◆ **Items from a dataset**
>> begin

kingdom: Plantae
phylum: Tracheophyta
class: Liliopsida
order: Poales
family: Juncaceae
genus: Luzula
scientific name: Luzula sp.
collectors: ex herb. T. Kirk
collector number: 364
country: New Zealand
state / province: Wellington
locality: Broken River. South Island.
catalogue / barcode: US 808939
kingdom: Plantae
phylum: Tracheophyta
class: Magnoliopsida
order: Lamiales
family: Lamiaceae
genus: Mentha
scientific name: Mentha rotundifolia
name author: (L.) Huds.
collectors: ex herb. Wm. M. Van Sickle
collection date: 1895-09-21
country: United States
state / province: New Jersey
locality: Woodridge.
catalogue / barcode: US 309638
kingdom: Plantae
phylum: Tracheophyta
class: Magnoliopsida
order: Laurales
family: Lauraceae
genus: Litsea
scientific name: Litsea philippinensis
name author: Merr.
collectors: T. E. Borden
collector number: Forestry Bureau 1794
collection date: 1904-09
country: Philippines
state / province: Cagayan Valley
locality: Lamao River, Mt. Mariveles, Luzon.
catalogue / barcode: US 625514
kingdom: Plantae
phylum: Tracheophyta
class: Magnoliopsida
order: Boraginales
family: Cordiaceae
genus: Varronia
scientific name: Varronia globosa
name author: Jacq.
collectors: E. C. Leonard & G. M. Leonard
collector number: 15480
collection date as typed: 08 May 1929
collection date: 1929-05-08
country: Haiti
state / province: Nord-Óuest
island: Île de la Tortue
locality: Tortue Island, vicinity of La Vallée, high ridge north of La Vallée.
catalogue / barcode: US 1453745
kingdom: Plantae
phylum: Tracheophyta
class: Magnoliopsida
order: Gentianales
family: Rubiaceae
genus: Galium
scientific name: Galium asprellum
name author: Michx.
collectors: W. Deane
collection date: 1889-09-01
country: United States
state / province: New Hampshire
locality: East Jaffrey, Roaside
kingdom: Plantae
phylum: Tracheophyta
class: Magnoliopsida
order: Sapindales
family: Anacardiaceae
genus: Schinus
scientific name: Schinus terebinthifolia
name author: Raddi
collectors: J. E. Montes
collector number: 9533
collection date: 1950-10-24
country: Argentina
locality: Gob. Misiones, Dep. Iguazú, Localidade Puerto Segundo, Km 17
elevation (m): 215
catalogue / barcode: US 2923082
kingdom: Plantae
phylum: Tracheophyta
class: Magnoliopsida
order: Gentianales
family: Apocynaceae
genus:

>> end

Reproduce every line of the records above, unchanged and in the same order.

kingdom: Plantae
phylum: Tracheophyta
class: Liliopsida
order: Poales
family: Juncaceae
genus: Luzula
scientific name: Luzula sp.
collectors: ex herb. T. Kirk
collector number: 364
country: New Zealand
state / province: Wellington
locality: Broken River. South Island.
catalogue / barcode: US 808939
kingdom: Plantae
phylum: Tracheophyta
class: Magnoliopsida
order: Lamiales
family: Lamiaceae
genus: Mentha
scientific name: Mentha rotundifolia
name author: (L.) Huds.
collectors: ex herb. Wm. M. Van Sickle
collection date: 1895-09-21
country: United States
state / province: New Jersey
locality: Woodridge.
catalogue / barcode: US 309638
kingdom: Plantae
phylum: Tracheophyta
class: Magnoliopsida
order: Laurales
family: Lauraceae
genus: Litsea
scientific name: Litsea philippinensis
name author: Merr.
collectors: T. E. Borden
collector number: Forestry Bureau 1794
collection date: 1904-09
country: Philippines
state / province: Cagayan Valley
locality: Lamao River, Mt. Mariveles, Luzon.
catalogue / barcode: US 625514
kingdom: Plantae
phylum: Tracheophyta
class: Magnoliopsida
order: Boraginales
family: Cordiaceae
genus: Varronia
scientific name: Varronia globosa
name author: Jacq.
collectors: E. C. Leonard & G. M. Leonard
collector number: 15480
collection date as typed: 08 May 1929
collection date: 1929-05-08
country: Haiti
state / province: Nord-Óuest
island: Île de la Tortue
locality: Tortue Island, vicinity of La Vallée, high ridge north of La Vallée.
catalogue / barcode: US 1453745
kingdom: Plantae
phylum: Tracheophyta
class: Magnoliopsida
order: Gentianales
family: Rubiaceae
genus: Galium
scientific name: Galium asprellum
name author: Michx.
collectors: W. Deane
collection date: 1889-09-01
country: United States
state / province: New Hampshire
locality: East Jaffrey, Roaside
kingdom: Plantae
phylum: Tracheophyta
class: Magnoliopsida
order: Sapindales
family: Anacardiaceae
genus: Schinus
scientific name: Schinus terebinthifolia
name author: Raddi
collectors: J. E. Montes
collector number: 9533
collection date: 1950-10-24
country: Argentina
locality: Gob. Misiones, Dep. Iguazú, Localidade Puerto Segundo, Km 17
elevation (m): 215
catalogue / barcode: US 2923082
kingdom: Plantae
phylum: Tracheophyta
class: Magnoliopsida
order: Gentianales
family: Apocynaceae
genus:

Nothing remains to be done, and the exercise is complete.